Texto:
------------------------------
Ninguém é proibido de participar da política e a religião é livre. Porém,
usar o proselitismo religioso para impulsionar a carreira
política, ou apresentar-se como representante político de uma religião, são
desvirtuamentos da democracia.
A religião na política vai contra os princípios do
Estado laico, conforme está registrado na Constituição de todas as democracias
do mundo, incluindo a brasileira. Não existe bancada religiosa no
Congresso de democracia nenhuma no mundo inteiro, exceto nas falsas, como no Irã
dos aiatolás.
Ao defender interesses de partidários de uma religião
específica, contraria-se o princípio da igualdade, segundo a qual todos os
brasileiros são iguais perante a lei, independentemente de raça, cor
e, diga-se, religião. Não há nenhuma razão para que se tome decisões em favor de
membros desta religião ou daquela,
sendo todos os crentes tratados igualmente, como cidadãos,
com os mesmos direitos e deveres.
O destino dos moralistas é serem desmoralizados. Porém, há algo a melhorar na
democracia brasileira, para que se extingua o voto de natureza religiosa. É
preciso proteger os princípios humanistas da igualdade entre todos os cidadãos,
independente de suas escolhas pessoais, seja de religião, seja dos costumes.
Um dos grandes dilemas da democracia é como tratar pessoas diferentes como
iguais, e ao mesmo tempo como tratar pessoas como iguais, respeitando suas
diferenças. O certo, porém, é que a democracia é o único regime onde isso pode
chegar o mais perto possível do ideal.
Para isso, deve surgir a partir do eleitor uma reação contra a infiltração da
religião no poder, seja no Executivo, no Legislativo ou no Judiciário – como
quer o presidente Jair Bolsonaro, que colocou Deus no slogan de Estado e
prometeu nomear um ministro “terrivelmente evangélico” na sua próxima indicação
ao Supremo Tribunal Federal.
Com a partidarização da religião, o que se fomenta no
Brasil é apenas a intolerância, e com ela a defesa e tentativa de
imposição de interesses de um grupo sobre o de outros, com a natural
reação em contrário dos prejudicados.
O clima de intolerância só interessa aos ditadores de plantão, que só podem
fazer o que quiserem se passarem por cima do respeito ao pluralismo e da
diversidade. A verdade é que, sem liberdade, não há nenhum progresso real.
Quando as ditaduras dão errado, é por liberdade que se clama, porque deram
errado. Quando elas dão certo, pede-se também por liberdade, para que se possa
desfrutar do progresso.
Só há um caminho, que é o caminho da liberdade, mas para chegar lá é necessário
neutralizar as forças insidiosas que se nutrem da intolerância, promovidas por
pessoas que agem em interesse próprio. No Brasil, esses agentes parecem já ter
se esquecido dos males que as ditaduras fazem a todo mundo. E que somente a
democracia permite a um país fazer sua própria crítica, corrigir erros e
melhorar.
------------------------------
Listagem de dados:
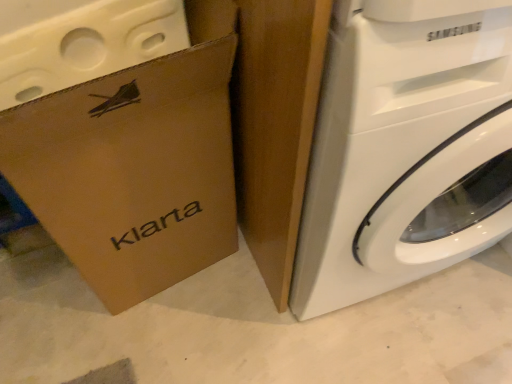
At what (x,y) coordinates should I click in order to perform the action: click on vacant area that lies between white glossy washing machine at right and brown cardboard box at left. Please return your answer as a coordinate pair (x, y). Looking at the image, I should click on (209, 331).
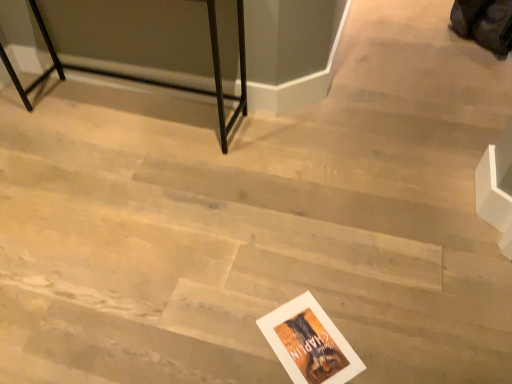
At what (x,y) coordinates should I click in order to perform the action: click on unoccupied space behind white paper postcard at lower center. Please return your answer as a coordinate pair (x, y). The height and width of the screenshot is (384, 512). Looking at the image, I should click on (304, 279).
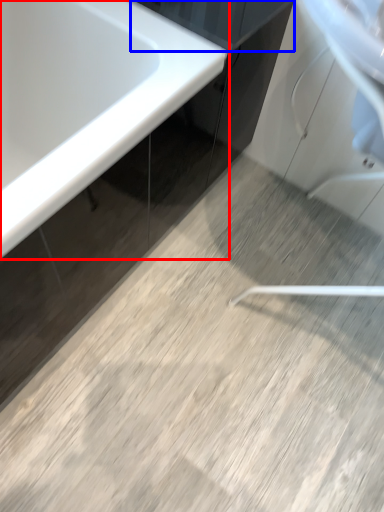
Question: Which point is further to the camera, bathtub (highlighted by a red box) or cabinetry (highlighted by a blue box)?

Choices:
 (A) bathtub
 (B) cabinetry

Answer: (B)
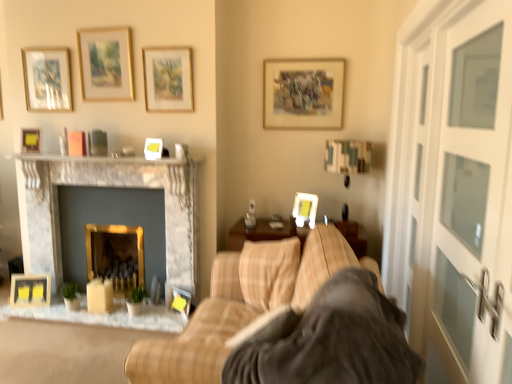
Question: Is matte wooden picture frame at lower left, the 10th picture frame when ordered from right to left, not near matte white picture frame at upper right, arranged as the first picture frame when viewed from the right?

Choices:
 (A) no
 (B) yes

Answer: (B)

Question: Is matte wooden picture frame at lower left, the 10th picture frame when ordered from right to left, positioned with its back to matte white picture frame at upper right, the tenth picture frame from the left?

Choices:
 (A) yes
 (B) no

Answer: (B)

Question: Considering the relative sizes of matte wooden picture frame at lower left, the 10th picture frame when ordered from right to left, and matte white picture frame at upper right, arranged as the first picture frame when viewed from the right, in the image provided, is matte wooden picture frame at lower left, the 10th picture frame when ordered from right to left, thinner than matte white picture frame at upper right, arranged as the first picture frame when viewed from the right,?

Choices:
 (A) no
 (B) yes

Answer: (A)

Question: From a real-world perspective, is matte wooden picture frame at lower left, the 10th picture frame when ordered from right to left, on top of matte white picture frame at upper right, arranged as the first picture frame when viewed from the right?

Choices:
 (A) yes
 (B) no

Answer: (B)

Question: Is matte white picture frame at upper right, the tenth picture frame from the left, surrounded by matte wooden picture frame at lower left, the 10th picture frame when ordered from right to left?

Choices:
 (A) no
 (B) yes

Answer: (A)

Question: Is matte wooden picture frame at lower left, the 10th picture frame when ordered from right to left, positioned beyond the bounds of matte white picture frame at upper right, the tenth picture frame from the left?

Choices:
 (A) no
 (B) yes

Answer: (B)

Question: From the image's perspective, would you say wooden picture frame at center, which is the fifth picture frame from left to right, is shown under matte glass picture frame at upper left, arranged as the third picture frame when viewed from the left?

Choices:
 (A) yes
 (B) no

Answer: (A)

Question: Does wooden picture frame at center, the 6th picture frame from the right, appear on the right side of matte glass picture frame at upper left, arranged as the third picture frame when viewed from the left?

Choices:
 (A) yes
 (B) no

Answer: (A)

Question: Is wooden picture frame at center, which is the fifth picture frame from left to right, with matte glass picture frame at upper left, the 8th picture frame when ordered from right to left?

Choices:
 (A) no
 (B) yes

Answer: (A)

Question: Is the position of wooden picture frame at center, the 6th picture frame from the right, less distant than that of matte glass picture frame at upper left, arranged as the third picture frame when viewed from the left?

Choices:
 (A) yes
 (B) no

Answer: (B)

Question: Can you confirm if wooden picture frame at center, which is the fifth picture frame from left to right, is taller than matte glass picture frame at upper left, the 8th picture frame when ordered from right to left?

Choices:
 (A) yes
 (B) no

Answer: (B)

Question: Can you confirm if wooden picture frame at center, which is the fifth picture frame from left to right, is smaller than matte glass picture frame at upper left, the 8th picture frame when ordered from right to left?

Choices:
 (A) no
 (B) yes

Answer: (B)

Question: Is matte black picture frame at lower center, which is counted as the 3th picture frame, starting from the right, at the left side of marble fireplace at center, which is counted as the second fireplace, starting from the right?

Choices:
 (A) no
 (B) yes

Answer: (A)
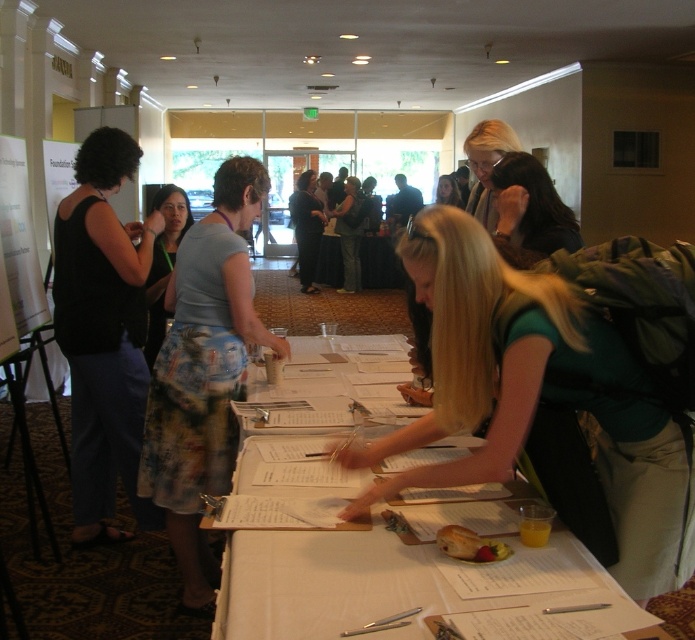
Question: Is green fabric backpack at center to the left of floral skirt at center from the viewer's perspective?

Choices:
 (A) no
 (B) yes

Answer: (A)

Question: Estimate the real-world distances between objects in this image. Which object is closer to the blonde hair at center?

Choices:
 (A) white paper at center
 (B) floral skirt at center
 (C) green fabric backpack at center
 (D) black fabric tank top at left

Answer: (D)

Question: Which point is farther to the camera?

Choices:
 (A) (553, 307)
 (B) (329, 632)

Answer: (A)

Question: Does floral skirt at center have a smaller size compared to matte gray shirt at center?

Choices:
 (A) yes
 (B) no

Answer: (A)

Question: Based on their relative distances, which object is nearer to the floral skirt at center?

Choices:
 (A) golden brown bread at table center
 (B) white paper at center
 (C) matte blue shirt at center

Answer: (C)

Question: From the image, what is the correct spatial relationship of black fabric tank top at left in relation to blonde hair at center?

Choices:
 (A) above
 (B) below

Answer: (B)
------------------------------
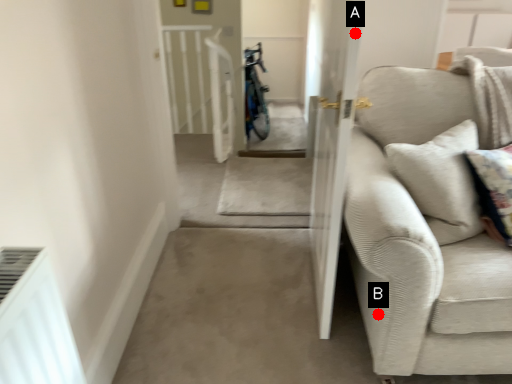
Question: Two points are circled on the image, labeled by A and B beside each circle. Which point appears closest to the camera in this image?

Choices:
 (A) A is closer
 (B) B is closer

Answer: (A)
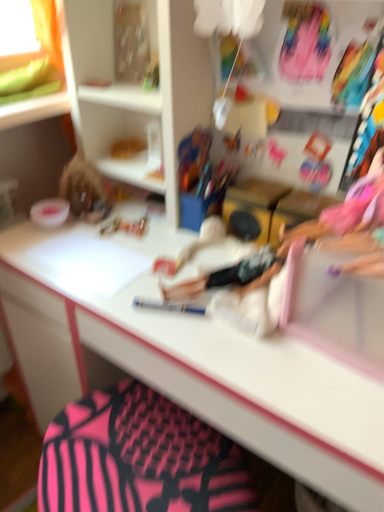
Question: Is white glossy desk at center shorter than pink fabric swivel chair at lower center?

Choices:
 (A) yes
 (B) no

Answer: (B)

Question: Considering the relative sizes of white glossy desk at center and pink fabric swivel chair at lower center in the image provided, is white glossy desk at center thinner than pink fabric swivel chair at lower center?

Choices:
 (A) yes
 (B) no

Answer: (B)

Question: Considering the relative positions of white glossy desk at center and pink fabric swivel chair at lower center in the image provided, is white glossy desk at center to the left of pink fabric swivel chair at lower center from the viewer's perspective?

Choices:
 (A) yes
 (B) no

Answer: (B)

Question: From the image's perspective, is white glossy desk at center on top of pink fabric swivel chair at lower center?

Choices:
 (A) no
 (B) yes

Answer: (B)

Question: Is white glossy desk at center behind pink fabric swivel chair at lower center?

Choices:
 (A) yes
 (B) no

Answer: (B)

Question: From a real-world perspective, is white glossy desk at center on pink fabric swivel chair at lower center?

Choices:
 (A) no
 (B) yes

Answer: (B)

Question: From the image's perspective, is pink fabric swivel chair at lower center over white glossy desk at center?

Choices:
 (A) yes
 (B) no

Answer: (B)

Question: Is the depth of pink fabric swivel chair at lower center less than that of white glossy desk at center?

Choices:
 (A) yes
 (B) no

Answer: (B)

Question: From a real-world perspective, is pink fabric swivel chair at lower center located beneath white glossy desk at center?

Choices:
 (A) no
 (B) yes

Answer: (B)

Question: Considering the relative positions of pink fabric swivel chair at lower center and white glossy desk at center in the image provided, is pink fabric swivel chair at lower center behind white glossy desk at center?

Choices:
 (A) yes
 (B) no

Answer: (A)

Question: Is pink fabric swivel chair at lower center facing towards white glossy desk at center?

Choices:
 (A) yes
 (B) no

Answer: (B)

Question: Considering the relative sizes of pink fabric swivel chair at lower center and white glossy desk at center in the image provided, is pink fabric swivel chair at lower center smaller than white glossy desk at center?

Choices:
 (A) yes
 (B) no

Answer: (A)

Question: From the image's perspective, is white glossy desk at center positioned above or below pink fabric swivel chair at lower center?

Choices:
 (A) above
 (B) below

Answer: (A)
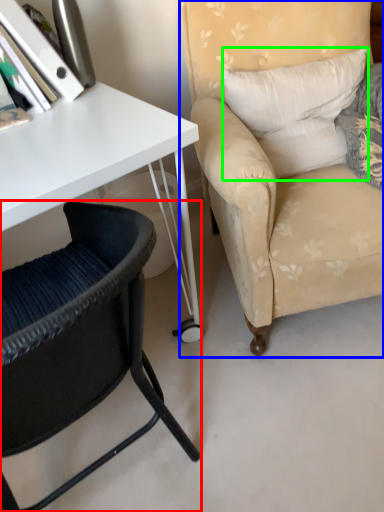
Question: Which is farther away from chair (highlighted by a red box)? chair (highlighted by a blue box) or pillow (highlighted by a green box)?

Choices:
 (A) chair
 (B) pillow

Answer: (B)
------------------------------
Instruções:
a: Resuma o parágrafo do texto que começa com "Ao defender interesses", preservando seus fatos principais.
b: Transcreva literalmente do texto tudo o que vai de "Com a partidarização" até "nenhum progresso real.".

Respostas:
a: Defender interesses de seguidores de uma religião específica fere o princípio da igualdade, pelo qual todos os brasileiros são iguais perante a lei, sem distinção de raça, cor ou religião. Não há razão para favorecer membros de nenhuma religião. Todos os crentes devem ser tratados igualmente, como cidadãos com os mesmos direitos e deveres.

b:
Com a partidarização da religião, o que se fomenta no
Brasil é apenas a intolerância, e com ela a defesa e tentativa de
imposição de interesses de um grupo sobre o de outros, com a natural
reação em contrário dos prejudicados.
O clima de intolerância só interessa aos ditadores de plantão, que só podem
fazer o que quiserem se passarem por cima do respeito ao pluralismo e da
diversidade. A verdade é que, sem liberdade, não há nenhum progresso real.